The work grew out of a dissertation by Horn-Miller’s former graduate student, Rebekah Ingram, who is now an associate researcher at Carleton’s Geomatics and Cartography Research Centre.

“What (Ingram) learned was that when we named our places, they were always about us in relationship to those spaces, but you’d only be able to understand what that name meant if you were sitting on the water because the waterways were our highway, so to speak,” said Horn-Miller.

Ingram was inspired when she was learning Nishnaabemwin. As a linguist, she could not make sense of the name Ticonderoga, often believed to mean “tail of the pup” in Abenaki, she said. She eventually discovered it is a Kanien’kéha name.

“As a non-Indigenous person who grew up in the US and currently lives in Canada, it just seemed like we should know who the names belong to and what they mean as a very basic form of recognition,” said Ingram.

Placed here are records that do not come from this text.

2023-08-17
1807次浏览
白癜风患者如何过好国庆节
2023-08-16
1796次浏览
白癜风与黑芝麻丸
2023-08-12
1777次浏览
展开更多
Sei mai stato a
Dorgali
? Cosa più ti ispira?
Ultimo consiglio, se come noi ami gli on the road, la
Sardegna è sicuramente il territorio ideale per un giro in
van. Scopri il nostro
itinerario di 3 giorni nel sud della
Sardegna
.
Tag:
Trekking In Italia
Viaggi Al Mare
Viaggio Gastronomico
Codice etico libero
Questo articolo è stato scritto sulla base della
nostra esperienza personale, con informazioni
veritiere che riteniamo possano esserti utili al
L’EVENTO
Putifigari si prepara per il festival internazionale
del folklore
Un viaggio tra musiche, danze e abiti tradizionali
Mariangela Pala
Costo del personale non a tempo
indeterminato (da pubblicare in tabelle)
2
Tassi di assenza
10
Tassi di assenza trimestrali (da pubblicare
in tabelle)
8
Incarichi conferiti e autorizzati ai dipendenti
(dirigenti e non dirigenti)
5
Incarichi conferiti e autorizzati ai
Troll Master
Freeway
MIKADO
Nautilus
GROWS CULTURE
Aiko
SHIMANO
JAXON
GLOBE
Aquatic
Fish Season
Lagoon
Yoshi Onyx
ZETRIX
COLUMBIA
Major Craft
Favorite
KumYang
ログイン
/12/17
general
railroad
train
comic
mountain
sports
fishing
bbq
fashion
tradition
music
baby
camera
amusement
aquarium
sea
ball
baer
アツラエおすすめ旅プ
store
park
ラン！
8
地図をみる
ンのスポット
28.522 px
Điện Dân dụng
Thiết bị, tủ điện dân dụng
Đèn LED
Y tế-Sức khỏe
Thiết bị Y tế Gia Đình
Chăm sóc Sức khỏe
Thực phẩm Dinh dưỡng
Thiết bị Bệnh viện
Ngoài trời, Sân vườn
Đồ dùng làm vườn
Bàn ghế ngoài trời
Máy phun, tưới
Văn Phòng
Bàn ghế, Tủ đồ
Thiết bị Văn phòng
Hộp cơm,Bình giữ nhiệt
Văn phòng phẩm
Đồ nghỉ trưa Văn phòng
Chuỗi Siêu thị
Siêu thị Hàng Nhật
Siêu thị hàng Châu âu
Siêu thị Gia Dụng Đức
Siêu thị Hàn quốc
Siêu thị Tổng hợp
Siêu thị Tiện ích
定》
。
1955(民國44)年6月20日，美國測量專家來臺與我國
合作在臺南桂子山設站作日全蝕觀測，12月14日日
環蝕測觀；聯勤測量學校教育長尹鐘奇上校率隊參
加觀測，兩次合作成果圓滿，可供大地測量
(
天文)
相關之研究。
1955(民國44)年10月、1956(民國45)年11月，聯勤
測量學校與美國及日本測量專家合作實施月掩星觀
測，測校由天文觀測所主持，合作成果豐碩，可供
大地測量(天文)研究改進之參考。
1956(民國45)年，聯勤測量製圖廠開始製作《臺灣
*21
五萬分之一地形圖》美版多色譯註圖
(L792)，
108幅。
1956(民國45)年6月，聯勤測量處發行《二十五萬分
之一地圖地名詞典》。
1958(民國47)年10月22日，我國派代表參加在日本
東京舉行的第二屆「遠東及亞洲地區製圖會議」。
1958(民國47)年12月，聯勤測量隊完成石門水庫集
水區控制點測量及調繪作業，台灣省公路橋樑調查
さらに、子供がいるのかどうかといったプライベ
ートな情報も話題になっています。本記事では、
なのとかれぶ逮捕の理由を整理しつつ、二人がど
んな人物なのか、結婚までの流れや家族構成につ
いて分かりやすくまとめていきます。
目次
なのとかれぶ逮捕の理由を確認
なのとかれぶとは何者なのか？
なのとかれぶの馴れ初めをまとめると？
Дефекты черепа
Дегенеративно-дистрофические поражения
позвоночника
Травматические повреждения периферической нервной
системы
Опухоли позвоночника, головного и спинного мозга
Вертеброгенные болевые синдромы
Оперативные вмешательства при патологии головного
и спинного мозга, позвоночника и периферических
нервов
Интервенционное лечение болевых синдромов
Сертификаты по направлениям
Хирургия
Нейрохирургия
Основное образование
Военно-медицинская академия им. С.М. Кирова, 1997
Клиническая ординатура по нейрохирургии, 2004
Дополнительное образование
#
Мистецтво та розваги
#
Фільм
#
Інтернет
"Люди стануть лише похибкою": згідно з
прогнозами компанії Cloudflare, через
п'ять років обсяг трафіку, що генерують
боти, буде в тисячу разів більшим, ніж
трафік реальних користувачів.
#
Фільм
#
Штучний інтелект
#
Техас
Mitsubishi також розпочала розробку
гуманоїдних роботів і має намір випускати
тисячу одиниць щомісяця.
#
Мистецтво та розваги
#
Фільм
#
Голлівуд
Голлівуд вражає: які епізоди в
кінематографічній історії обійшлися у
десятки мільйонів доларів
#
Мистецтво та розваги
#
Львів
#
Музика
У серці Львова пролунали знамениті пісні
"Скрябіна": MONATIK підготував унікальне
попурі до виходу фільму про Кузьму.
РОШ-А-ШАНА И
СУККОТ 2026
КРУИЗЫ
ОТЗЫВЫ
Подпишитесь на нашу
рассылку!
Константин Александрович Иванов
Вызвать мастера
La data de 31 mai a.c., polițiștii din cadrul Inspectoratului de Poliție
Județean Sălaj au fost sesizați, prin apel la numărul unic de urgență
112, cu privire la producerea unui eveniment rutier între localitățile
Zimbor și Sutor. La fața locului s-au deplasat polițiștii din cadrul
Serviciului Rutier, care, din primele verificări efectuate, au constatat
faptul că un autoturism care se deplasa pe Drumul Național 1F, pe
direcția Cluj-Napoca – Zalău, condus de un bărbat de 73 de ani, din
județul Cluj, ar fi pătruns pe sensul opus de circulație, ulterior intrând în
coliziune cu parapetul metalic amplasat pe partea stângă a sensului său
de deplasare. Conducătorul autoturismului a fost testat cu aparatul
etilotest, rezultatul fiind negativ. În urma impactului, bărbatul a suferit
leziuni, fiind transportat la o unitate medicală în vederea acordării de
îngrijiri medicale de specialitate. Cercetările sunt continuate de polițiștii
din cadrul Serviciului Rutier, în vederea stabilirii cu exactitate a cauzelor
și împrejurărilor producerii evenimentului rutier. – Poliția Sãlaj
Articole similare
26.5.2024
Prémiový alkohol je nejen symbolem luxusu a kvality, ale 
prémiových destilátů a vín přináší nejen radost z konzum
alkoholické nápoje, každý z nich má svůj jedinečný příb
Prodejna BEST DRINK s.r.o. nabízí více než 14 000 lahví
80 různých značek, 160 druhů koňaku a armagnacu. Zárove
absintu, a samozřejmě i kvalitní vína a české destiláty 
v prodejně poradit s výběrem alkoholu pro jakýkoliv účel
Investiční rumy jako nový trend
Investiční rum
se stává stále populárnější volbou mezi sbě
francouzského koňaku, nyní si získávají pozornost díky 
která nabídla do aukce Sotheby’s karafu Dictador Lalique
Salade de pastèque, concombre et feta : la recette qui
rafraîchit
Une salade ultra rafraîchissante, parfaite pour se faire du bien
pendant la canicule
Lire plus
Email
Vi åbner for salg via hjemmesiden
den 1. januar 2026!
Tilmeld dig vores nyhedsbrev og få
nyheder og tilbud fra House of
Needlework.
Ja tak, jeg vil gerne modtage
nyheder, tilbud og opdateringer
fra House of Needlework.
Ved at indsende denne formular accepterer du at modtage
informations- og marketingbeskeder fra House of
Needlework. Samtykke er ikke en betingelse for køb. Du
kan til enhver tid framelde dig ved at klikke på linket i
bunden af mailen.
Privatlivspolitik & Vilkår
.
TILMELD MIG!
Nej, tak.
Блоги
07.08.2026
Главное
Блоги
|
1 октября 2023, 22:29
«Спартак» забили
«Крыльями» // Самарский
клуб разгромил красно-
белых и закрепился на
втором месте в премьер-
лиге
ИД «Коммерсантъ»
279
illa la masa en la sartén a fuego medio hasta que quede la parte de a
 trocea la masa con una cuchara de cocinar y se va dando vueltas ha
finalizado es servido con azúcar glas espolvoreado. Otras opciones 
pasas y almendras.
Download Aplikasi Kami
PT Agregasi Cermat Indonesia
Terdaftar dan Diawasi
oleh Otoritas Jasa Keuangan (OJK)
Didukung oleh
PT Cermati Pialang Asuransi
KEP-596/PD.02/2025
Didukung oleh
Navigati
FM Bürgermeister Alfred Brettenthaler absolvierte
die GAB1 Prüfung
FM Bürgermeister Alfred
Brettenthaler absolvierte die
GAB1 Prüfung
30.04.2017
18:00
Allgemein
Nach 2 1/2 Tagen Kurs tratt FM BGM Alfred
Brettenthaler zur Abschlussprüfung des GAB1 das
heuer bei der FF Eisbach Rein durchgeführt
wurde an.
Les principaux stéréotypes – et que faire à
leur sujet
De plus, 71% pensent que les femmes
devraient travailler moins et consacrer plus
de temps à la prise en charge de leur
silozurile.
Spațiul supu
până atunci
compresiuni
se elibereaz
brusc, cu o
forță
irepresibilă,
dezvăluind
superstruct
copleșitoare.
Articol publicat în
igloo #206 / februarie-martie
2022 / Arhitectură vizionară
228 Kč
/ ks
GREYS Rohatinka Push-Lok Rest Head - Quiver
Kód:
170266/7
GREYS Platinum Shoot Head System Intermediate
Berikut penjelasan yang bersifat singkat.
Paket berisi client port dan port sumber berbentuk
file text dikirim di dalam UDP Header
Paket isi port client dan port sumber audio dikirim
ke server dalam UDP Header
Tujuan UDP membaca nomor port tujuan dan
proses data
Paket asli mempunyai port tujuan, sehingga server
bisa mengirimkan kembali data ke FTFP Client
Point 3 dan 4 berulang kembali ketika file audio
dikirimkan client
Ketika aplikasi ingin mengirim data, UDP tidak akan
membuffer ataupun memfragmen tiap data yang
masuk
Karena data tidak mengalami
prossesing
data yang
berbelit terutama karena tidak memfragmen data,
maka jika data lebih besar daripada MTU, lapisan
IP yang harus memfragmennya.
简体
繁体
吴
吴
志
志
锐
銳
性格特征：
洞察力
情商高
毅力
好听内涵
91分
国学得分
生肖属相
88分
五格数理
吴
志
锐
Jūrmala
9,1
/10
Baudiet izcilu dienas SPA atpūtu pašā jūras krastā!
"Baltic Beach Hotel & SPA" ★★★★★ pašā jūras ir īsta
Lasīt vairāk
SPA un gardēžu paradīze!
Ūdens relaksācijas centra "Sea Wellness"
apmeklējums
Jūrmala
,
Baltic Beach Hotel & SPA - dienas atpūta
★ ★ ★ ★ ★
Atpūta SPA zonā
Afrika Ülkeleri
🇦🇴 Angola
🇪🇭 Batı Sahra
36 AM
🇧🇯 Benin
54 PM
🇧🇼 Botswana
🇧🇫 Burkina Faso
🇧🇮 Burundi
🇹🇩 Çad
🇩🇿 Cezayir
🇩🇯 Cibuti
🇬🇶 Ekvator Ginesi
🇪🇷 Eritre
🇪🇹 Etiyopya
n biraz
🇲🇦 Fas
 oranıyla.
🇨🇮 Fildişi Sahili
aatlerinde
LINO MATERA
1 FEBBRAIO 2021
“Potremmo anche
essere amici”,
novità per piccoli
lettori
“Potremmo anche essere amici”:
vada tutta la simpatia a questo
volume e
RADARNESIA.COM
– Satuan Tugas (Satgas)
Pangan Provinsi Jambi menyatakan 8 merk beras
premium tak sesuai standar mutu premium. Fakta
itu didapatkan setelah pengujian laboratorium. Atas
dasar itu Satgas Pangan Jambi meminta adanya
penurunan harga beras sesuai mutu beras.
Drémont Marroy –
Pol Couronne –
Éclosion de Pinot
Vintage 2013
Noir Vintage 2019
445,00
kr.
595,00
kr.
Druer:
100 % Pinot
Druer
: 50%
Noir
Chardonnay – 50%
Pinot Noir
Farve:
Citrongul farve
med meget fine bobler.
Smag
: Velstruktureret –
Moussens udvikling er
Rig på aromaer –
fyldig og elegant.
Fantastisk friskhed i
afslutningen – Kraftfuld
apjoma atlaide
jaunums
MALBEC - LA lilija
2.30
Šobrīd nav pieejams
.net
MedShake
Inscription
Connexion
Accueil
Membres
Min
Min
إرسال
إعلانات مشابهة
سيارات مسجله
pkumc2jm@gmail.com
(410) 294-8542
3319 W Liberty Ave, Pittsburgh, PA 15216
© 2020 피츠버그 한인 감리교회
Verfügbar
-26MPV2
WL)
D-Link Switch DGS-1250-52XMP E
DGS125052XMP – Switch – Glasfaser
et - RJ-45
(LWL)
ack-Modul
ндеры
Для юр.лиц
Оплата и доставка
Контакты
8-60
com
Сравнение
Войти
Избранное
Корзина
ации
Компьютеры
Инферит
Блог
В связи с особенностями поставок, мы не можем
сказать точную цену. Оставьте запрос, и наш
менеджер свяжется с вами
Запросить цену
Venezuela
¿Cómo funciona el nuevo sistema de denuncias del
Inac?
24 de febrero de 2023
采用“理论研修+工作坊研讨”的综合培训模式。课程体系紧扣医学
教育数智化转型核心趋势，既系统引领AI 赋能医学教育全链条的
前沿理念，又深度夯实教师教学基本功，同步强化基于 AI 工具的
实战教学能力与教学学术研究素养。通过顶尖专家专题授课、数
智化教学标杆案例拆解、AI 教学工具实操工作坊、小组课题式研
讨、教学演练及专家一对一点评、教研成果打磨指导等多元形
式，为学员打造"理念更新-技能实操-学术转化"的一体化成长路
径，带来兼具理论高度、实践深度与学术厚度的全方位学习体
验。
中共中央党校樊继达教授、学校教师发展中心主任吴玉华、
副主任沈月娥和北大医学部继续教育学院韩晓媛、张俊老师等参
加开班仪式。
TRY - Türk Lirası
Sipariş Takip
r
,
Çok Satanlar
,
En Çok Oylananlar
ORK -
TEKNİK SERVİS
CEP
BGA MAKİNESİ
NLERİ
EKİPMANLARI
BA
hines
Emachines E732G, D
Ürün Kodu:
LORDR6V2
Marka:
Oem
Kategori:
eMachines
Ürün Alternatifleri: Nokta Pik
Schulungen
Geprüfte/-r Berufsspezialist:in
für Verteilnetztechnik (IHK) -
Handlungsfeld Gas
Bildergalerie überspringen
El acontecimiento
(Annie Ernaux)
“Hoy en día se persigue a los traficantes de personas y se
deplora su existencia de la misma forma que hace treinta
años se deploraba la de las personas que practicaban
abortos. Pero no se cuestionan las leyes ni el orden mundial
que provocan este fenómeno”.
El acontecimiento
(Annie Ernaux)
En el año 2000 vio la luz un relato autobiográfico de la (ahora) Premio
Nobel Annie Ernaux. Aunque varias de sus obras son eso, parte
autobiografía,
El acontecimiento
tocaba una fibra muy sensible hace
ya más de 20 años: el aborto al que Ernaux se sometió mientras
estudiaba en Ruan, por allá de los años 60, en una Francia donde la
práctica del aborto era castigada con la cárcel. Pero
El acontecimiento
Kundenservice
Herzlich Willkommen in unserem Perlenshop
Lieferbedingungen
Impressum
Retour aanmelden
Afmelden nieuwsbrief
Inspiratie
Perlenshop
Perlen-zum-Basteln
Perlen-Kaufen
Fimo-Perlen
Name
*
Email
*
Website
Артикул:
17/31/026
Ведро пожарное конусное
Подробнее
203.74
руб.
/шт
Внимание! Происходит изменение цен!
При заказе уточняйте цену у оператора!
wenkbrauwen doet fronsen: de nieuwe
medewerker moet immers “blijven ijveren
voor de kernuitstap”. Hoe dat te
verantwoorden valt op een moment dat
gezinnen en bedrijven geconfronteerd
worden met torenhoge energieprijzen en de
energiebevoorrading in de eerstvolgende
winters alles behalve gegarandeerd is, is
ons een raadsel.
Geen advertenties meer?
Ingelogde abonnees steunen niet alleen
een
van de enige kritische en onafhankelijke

She hopes the map will be useful to Kanien’kehá:ka communities and that it will help non-Indigenous people recognize that a Western lens is not the only way to view the world – that there is a complex and rich understanding of the continent that predates colonization.

“One of the features of the atlas is that it can be viewed without the colonially based divisions of states, countries, and other administrative boundaries using the satellite-imagery layer. In this way, we can begin to see what ‘Kanien’kehá:ka space’ really is,” she said.

Last summer, Horn-Miller and Ingram held mapping workshops in Akwesasne, Tyendinaga, and Kahnawake to complement their efforts to mine place names from old documents.

The new infusion of funding, which is for one year, will allow the researchers to work toward a language revitalization methodology by launching a new phase in Akwesasne that can then be replicated elsewhere.

With the assistance of Abraham Francis, environmental services manager for the Mohawk Council of Akwesasne, the researchers will host a series of workshops and then put on a summer camp that will pair elder speakers with young people who will be trained to capture footage of hard-to-reach places using drones.

“It’s an engagement opportunity that I think has these really great ripple effects across the work that we do at the intersection of community, the environment, research, all of these wonderful things,” said Francis.

He cited the centrality of the white pine tree to the Kaianere’kó:wa as an example of how Haudenosaunee cultures reflect the land on which they were created. He believes a relationship with the land is inextricable from the survival of the language.

“I just really love that this opportunity is available, that we have amazing innovative researchers and scholars that exist as part of the Haudenosaunee Confederacy,” he said.